-- Opening Marker --
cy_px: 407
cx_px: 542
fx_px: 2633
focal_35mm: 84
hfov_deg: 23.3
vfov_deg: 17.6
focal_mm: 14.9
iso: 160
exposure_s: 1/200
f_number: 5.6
-- Closing Marker --
-- Opening Marker --
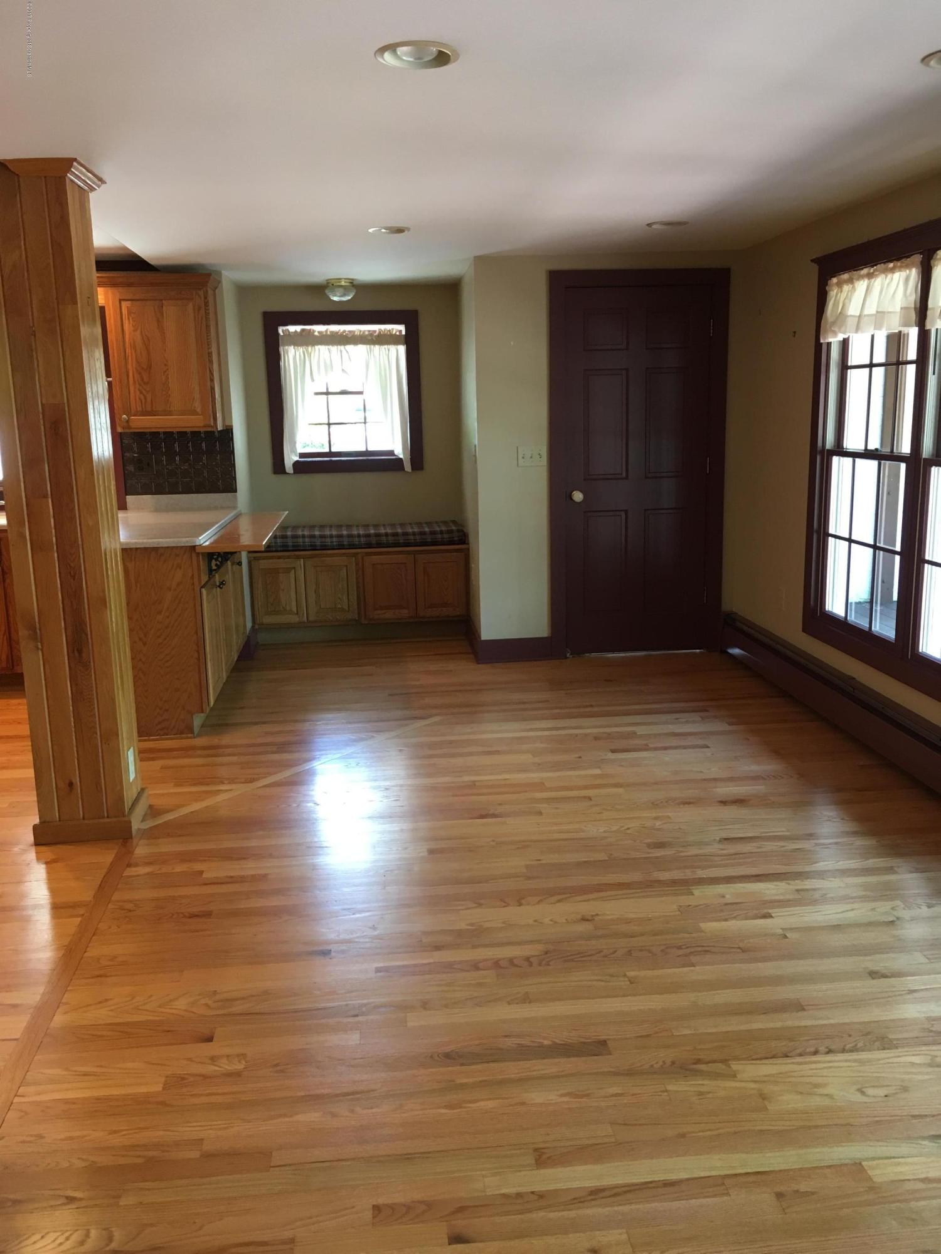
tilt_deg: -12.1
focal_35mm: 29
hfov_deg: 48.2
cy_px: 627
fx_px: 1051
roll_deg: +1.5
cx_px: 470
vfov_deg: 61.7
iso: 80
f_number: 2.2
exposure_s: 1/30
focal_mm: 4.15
-- Closing Marker --
-- Opening Marker --
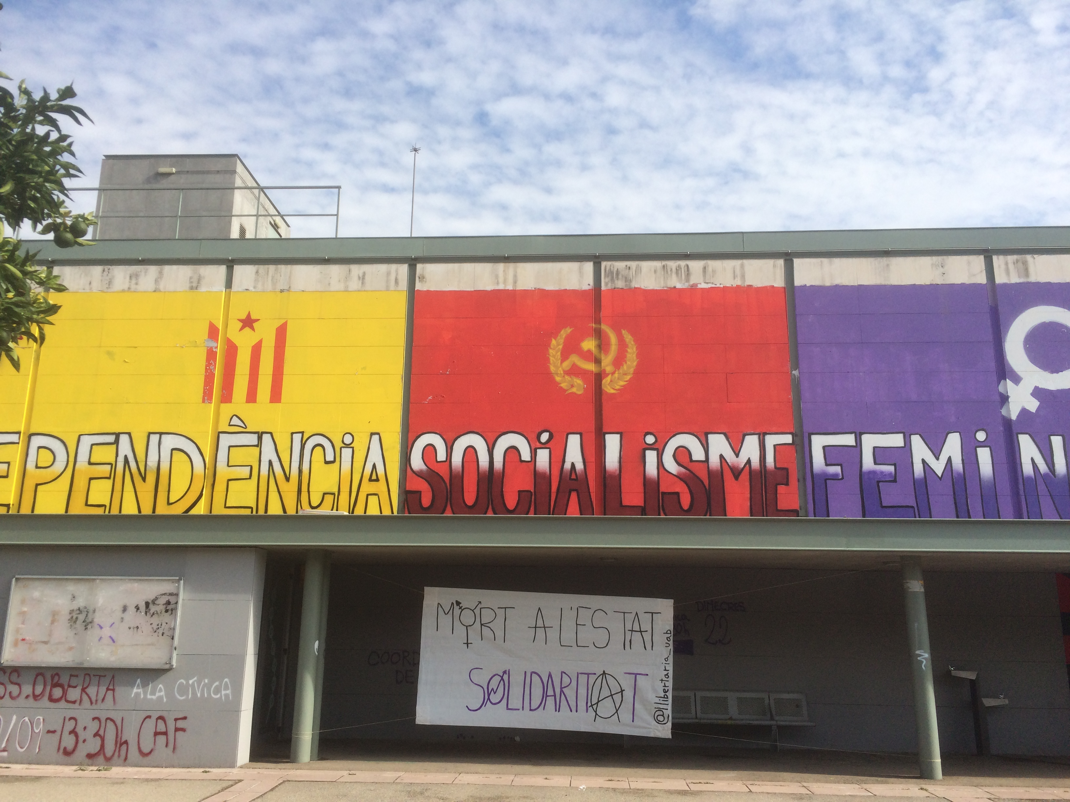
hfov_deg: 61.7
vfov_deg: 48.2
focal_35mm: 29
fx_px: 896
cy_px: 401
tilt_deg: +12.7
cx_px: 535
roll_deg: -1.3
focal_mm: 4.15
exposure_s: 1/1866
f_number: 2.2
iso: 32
-- Closing Marker --
▶ Instruction: Would you copy out exactly the lines above that start at the one containing "hfov_deg: 23.3" and end at the one containing "f_number: 5.6", inclusive?

▶ Result for this task:
hfov_deg: 23.3
vfov_deg: 17.6
focal_mm: 14.9
iso: 160
exposure_s: 1/200
f_number: 5.6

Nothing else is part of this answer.